Analytical Chemistry, Regeneron Pharmaceuticals Inc., Tarrytown, NY, USA.
Analytical Chemistry, Regeneron Pharmaceuticals Inc., Tarrytown, NY, USA.
J Pharm Biomed Anal. 2021 Jun 5;200:114069. doi: 10.1016/j.jpba.2021.114069. Epub 2021 Apr 20.

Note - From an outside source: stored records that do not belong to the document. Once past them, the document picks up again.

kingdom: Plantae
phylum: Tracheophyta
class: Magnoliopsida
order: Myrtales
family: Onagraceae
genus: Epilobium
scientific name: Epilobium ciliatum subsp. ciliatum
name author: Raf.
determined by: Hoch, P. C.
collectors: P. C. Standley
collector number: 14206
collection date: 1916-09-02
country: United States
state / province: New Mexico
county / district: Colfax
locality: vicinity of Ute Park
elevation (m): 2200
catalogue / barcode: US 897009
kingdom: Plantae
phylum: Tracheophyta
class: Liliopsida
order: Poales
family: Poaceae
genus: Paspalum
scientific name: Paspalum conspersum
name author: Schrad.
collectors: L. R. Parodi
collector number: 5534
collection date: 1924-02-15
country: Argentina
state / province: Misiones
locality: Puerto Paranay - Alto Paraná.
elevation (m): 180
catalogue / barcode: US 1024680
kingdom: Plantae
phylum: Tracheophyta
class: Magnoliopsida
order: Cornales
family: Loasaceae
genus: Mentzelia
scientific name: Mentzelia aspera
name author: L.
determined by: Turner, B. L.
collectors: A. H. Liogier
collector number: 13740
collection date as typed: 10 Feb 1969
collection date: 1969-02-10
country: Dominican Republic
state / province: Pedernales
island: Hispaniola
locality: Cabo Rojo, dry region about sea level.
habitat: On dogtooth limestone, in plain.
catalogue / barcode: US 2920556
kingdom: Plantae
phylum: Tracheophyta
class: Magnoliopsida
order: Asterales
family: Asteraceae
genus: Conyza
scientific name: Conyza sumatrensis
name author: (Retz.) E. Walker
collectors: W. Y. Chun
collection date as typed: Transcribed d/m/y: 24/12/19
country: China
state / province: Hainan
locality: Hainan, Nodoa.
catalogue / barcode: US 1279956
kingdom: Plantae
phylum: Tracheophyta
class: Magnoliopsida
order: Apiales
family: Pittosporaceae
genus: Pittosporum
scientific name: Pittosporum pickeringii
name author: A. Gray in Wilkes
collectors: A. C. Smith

Host cell proteins (HCPs) are process-related impurities expressed by the host cells used for production of therapeutic proteins. Although an extensive purification process removes most of the HCPs, residual HCPs are commonly present in protein therapeutics. If not well-controlled, certain HCPs may be present in the product, impacting drug stability, and potentially affecting product safety leading to safety risks for patients. Therefore, as a critical quality attribute, the levels of HCPs must be closely monitored during drug development and determined in the final drug substance at release. Liquid chromatography-mass spectrometry (LC-MS) as an orthogonal approach to traditional ELISA for HCP analysis has shown tremendous value in drug process development and analytical characterization by providing additional critical information, such as protein identity and relative abundance of individual HCPs. To meet the challenges in HCP analysis during drug development, especially downstream process development, which entails fast turnaround time and robustness while identifying high level of HCPs and their clearance trend for further purification development, we have developed HCP-automated iterative MS (HCP-AIMS): it is a simple, automated and robust HCP analysis workflow with deep and unbiased identification and relative quantification capability. This HCP-AIMS approach only requires easy direct digestion of the samples without enrichment or pre- treatment. With the fully automated precursor ion exclusion in MS/MS mode, low abundance HCP peptides could be selected for MS/MS analysis in iterative replicates, and therefore, the identification of HCPs at low abundance can be achieved. Using an in-house mAb with various levels of spiked-in HCPs as well as the NIST mAb, we were able to achieve unbiased identification and quantitation of HCPs as low as 10 ppm level. Furthermore, robustness of the HCP-AIMS approach was also confirmed for the feasibility of large-scale and high-throughput analysis.
宿主细胞蛋白(HCP)是在生产治疗性蛋白时使用的宿主细胞表达的与生产过程相关的杂质。尽管经过广泛的纯化过程可以去除大部分 HCP,但蛋白质治疗药物中仍普遍存在残留的 HCP。如果控制不当,某些 HCP 可能会存在于产品中,影响药物稳定性,并可能对产品安全性产生影响,从而给患者带来安全风险。因此,作为关键质量属性,在药物开发过程中必须密切监测 HCP 水平,并在放行时确定最终药物物质中的 HCP 水平。液相色谱-质谱联用(LC-MS)作为传统 ELISA 分析 HCP 的正交方法,通过提供额外的关键信息,如蛋白质的身份和单个 HCP 的相对丰度,在药物工艺开发和分析特性方面显示出了巨大的价值。为了应对药物开发过程中 HCP 分析的挑战,特别是下游工艺开发的挑战,需要快速周转时间和稳健性,同时识别高水平的 HCP 及其清除趋势,以进一步进行纯化开发,我们开发了 HCP-自动化迭代 MS(HCP-AIMS):它是一种简单、自动化和稳健的 HCP 分析工作流程,具有深度和无偏的鉴定和相对定量能力。这种 HCP-AIMS 方法只需要简单的直接消化样品,无需富集或预处理。通过在 MS/MS 模式下自动进行前体离子排除,可以选择低丰度的 HCP 肽进行迭代重复的 MS/MS 分析,从而可以实现低丰度 HCP 的鉴定。使用各种水平的掺入 HCP 的内部 mAb 以及 NIST mAb,我们能够实现 HCP 的无偏鉴定和定量,达到低至 10 ppm 水平。此外,还证实了 HCP-AIMS 方法的稳健性,可用于大规模和高通量分析。